Congress is off for most of the month, praise the Lord, so we get a chance to catch up on our progress on several fronts.
It probably won't surprise you to learn that the State Department's Inspector General will investigate possible ethics violations concerning the most recent draft of State's environmental impact report on the Keystone XL pipeline, but the Inspector General has also frowned upon the last report, so this could all be theatre. I'd prefer to believe the best of people, even politicians, but still, the Sierra Club still helps you tell Secretary Kerry to make State's environmental impact report reflect sound science, not oil industry biases.
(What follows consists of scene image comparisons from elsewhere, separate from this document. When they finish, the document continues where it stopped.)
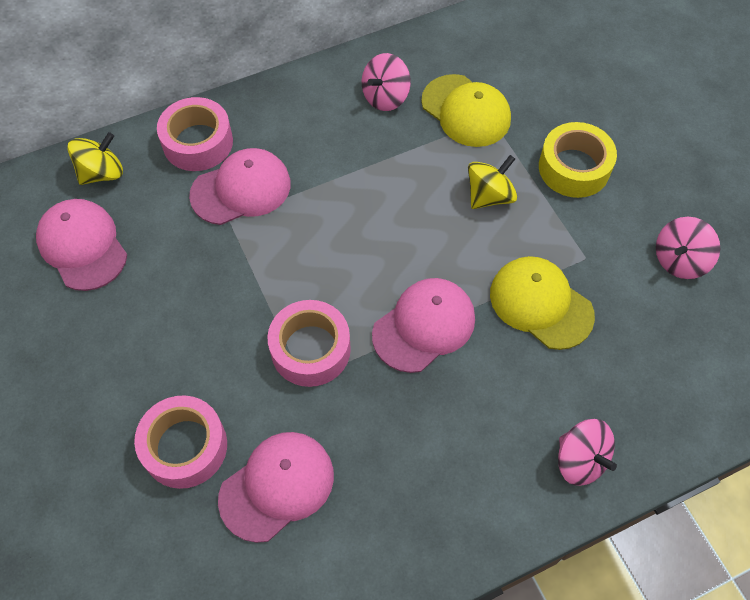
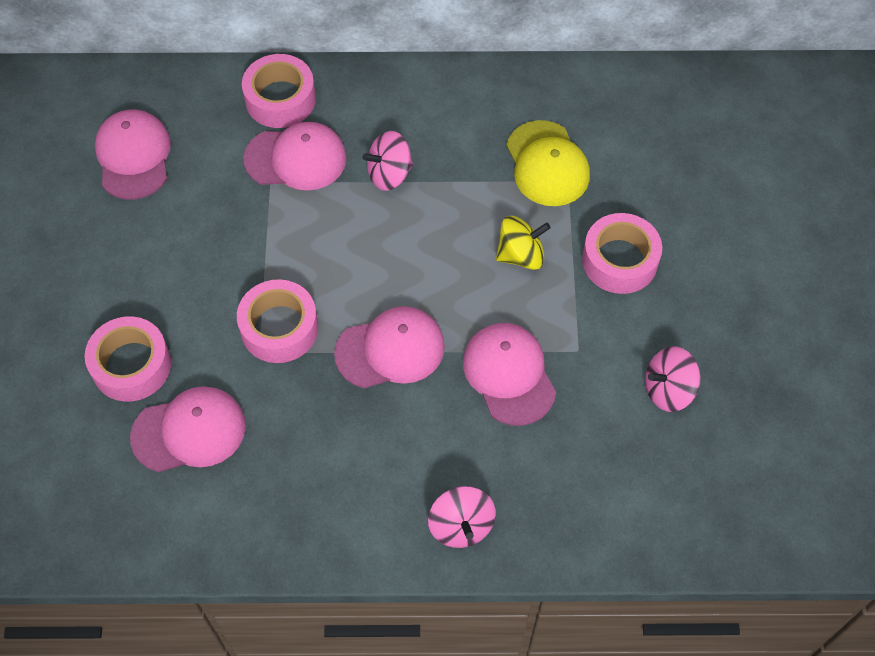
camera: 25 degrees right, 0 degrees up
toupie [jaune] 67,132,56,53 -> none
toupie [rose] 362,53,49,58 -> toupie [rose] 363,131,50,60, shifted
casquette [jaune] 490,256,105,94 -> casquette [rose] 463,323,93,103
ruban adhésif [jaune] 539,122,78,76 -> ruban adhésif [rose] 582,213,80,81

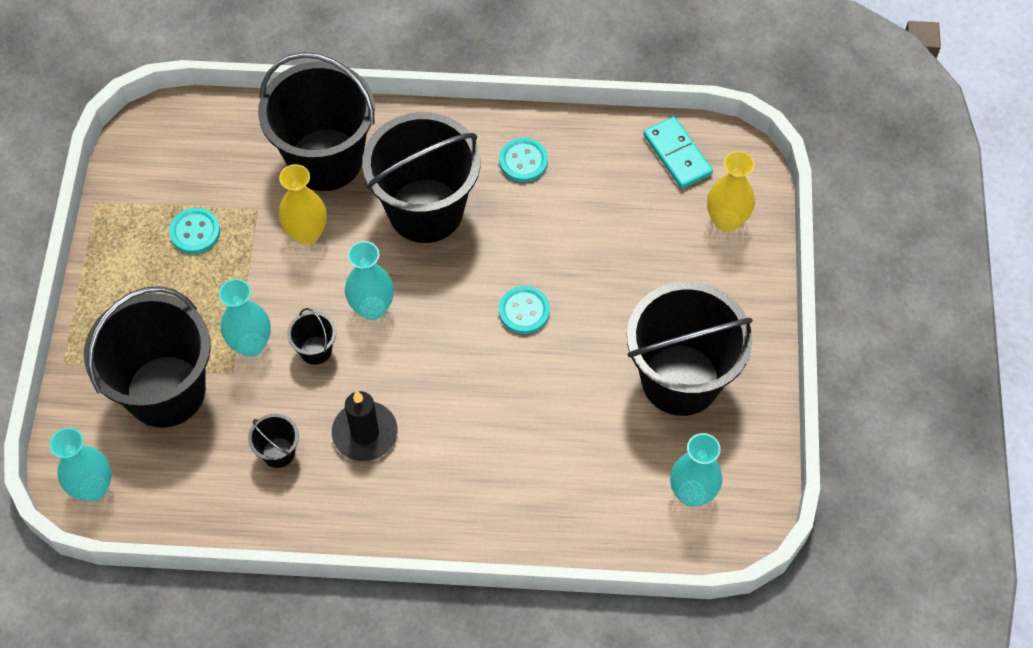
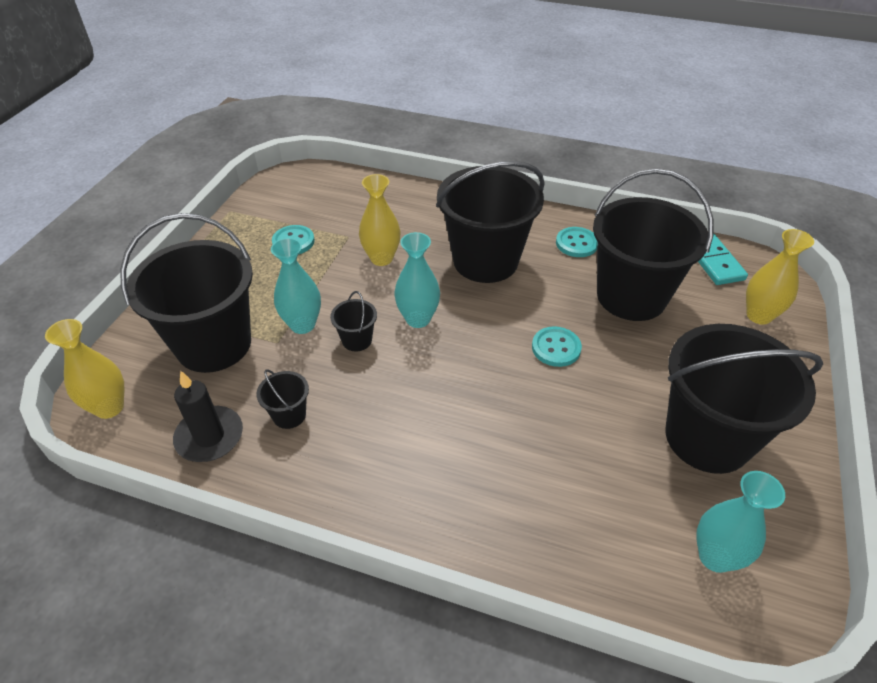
camera: 15 degrees right, 15 degrees down
vase [turquoise] 50,427,62,74 -> vase [jaune] 45,319,79,100
seau [noir] 258,52,117,139 -> seau [noir] 593,169,120,152, shifted
bougie [noir] 332,391,66,70 -> bougie [noir] 173,370,70,92, shifted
H.R. 1010/S. 460, the Fair Minimum Wage Act of 2013, has 143 House sponsors and 31 Senate sponsors, but remains stuck in committee in both houses -- in the House, actually, it's stuck in subcommittee. You'd think Congress would recognize a good idea supported by over two-thirds of the American public as a sure winner, but this is Congress we're talking about. Never mind calling the House Subcommittee on Workforce Protections -- John Boehner's number is 202.225.6205. You can find Senate Health, Education, Labor, and Pension Committee members here, or you can take more action at Ralph Nader's new website here.
Tier 3 tailpipe emissions, as you know, enjoy support from both environmentalists and automobile manufacturing corporations -- but not big oil, no, sir. Think big oil gets all us-against-the-world like pro sports teams do? If so, they're just another group of millionaires who waste their time cultivating a false sense of oppression. Gina McCarthy has been EPA Administrator for about seven minutes now, so the Union of Concerned Scientists helps you tell Ms. McCarthy to set the strongest tailpipe standards available, so we get less asthma and less cancer and suchlike. I do not believe you'd be double-commenting if you use this tool and if you've already submitted a public comment.
On the fracking front, the Bureau of Land Management still thinks allowing gas drillers to frack all over public lands while telling us little about the chemicals they're pumping into our water is a swell idea. After all, some corporation's "trade secrets" are so, so much more important than the possibility that you're ingesting poisonous crap. (End sarcasm.) The public comment period ends on August 23rd, so if you've missed previous opportunities to give the BLM what-for about their dumb rules, Breast Cancer Action still helps you do that.
Finally, hard to believe, but the USDA is still mulling whether to let chicken processing corporations do most of their own inspecting, and leave a mere one federal inspector per plant to look at almost 200 birds a minute and hope they spot the feces and blood and pus that would make a contaminated chicken a bad meal at the dinner table. Privatization -- it always works, except when it doesn't work, which is always. It gets better: one way the USDA plan would "make up for" the lack of chicken inspectors is to allow corporations to spray their chickens with more dangerous chemicals. It sounds like a Bush Mobb plan, except Tha Bush Mobb's USDA actually functioned better than this. One is tempted to ask why USDA Secretary Tom Vilsack couldn't be burned out by Cabinet work like Hillary Clinton was at State, and one is tempted to answer that winding down two wars slowly enough for all the corporate mercenaries to get their cut is harder work than just rubber-stamping whatever big agricultural corporations tell you. Anyway, the fact that they're still taking comments on this plan tells me they're still not getting enough comments from people who are perfectly happy to get salmonella if it means some CEO gets to gild his plumbing, so Food and Water Watch helps you tell the USDA to drop this dumb chicken inspection privatization plan already.